**节选原文**.
|---|

算法生成卐和卍字图
前面讲了算法生成道教的太极八卦图,这一节发个与佛教有关的卍字图。这个图形应该是我上学时课桌上刻的最多的三个符号之一,另外两个是"早"和五角星。卍梵文Svastika,武则天定音为万字;意译为吉祥海云,吉祥喜旋,为佛三十二相之一,也是八十种好之一;此为显现于佛及十地菩萨胸臆等处之德相。长阿含经卷一大本经、大萨遮尼乾子所说经卷六、大般若经卷三八一等均记载佛之胸前、手足、腰间等处有卍字。于今印度阿摩罗婆提(Ama-ravati)出土之佛足石,亦刻有数个卍字。纳粹德国的纳粹党标志为希特勒借用的标致,但纳粹党标志的方向是斜的和黑色,而传统信仰中代表吉祥美好的卍字符多是明亮的色彩。
佛教传入华夏大地,卍和卐也便传到了中国,并且卍和卐也融入中华文化之中,从那以后汉字中有了卐合卍。其实这个卐合卍是一个字”万“而且是对称的,卐是右旋(代表胸前十字向自己右手旋转),卍为左旋(代表胸前的十字向自己左手旋转)。
对于生成卍字的算法,比起八卦图要容易得多,整体思路是创建一个大个矩形,再用四个小矩形将其不需要的地方扣去。代码如下:
1 struct Rect
2 {
3 float left;
4 float right;
5 float top;
6 float bottom;
7 };
8
9 inline bool IsInRect(const Rect& rect, float x, float y)
10 {
11 return (x >= rect.left && x <= rect.right && y >= rect.top && y <= rect.bottom);
12 }
13
14 unsigned int CPixelSvastikaLeft::CalculatePixel(unsigned int x, unsigned int y)
15 {
16 float size = m_params[0];
17 float width = m_params[1];
18 float angle = m_params[2]*PI/180;
19
20 unsigned int black = 0xff000000;
21 unsigned int gray = 0xff808080;
22
23 float i = x - 512.0f;
24 float j = y - 512.0f;
25
26 Rect rect = {-size, size, -size, size};
27 Rect rtLeft = {-size, -width*0.5f, -size + width, -width*0.5f};
28 Rect rtTop = {width*0.5f, size - width, -size, -width*0.5f};
29 Rect rtRight = {width*0.5f, size, width*0.5f, size - width};
30 Rect rtDown = {-size + width, -width*0.5f, width*0.5f, size};
31
32 float _s = sinf(angle);
33 float _c = cosf(angle);
34 float ti, tj;
35
36 ti = i*_c - j*_s;
37 tj = i*_s + j*_c;
38
39 if (!IsInRect(rect, ti, tj))
40 {
41 return gray;
42 }
43 else if (IsInRect(rtLeft, ti, tj) ||
44 IsInRect(rtTop, ti, tj) ||
45 IsInRect(rtRight, ti, tj) ||
46 IsInRect(rtDown, ti, tj))
47 {
48 return gray;
49 }
50
51 return black;
52 }
另一个方向的卐字,只需要对上面代码做如下改动:
Rect rtLeft = {-size, -width*0.5f, width*0.5f, size - width};
Rect rtTop = {-size + width, -width*0.5f, -size, -width*0.5f};
Rect rtRight = {width*0.5f, size, -size + width, -width*0.5f};
Rect rtDown = {width*0.5f, size - width, width*0.5f, size};
相应软件:Why数学图像生成工具,在软件中可以调节卍字的宽度和旋转,如下图所示:
在古典家具中,经常会看到卐和卍字,如窗户上.下面,我将卐卍连起来,画出分形的图像来:
unsigned int CPixelSvastikasSet::CalculatePixel(unsigned int x, unsigned int y)

|---|

**存储记录**.
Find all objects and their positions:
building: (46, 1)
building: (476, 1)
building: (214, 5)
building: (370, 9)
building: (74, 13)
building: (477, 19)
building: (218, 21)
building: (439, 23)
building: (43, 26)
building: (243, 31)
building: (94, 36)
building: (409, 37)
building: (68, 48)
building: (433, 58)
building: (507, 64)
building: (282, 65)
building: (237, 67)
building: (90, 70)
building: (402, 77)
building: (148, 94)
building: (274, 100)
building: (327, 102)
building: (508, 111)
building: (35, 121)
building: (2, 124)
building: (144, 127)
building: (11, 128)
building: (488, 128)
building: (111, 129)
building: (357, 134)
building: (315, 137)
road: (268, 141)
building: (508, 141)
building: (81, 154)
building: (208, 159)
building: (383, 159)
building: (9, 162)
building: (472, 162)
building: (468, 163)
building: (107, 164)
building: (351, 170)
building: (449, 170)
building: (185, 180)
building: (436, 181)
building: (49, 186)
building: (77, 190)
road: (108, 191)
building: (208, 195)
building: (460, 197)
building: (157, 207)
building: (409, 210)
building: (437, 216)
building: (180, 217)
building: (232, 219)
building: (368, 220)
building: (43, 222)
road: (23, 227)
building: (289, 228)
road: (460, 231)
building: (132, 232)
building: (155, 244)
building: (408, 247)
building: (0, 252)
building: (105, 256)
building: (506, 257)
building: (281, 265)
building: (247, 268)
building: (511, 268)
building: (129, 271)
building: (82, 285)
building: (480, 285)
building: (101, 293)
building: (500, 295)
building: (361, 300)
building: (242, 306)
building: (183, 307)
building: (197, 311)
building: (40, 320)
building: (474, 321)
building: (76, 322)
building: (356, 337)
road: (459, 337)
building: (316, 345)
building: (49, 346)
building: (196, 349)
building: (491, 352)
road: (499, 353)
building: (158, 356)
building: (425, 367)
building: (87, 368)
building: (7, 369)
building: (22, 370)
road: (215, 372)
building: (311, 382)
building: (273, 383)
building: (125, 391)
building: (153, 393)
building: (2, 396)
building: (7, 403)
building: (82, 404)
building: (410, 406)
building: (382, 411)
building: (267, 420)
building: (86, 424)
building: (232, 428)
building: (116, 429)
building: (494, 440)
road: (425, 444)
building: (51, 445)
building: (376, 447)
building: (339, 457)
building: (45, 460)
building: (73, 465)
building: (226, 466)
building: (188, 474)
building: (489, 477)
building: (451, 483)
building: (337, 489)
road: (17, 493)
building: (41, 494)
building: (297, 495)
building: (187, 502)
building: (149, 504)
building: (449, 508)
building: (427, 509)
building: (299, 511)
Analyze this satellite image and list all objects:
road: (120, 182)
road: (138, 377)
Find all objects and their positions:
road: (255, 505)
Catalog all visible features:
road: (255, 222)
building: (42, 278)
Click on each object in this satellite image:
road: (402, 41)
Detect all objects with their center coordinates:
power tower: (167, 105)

|---|

**任务目标**. 判断下列陈述是否与上文关于卍字图生成算法的节选原文相符，每项答“是”或“否”，并逐字引用原文中起决定作用的语句：(a) 生成卍字的整体思路是先建一个大矩形，再用四个小矩形扣去多余部分；(b) 文中称卐为左旋；(c) 文中认为生成卍字的算法比生成八卦图更难。

**正确结果**.
(a) 是。“整体思路是创建一个大个矩形,再用四个小矩形将其不需要的地方扣去”
(b) 否。“卐是右旋(代表胸前十字向自己右手旋转)”
(c) 否。“比起八卦图要容易得多”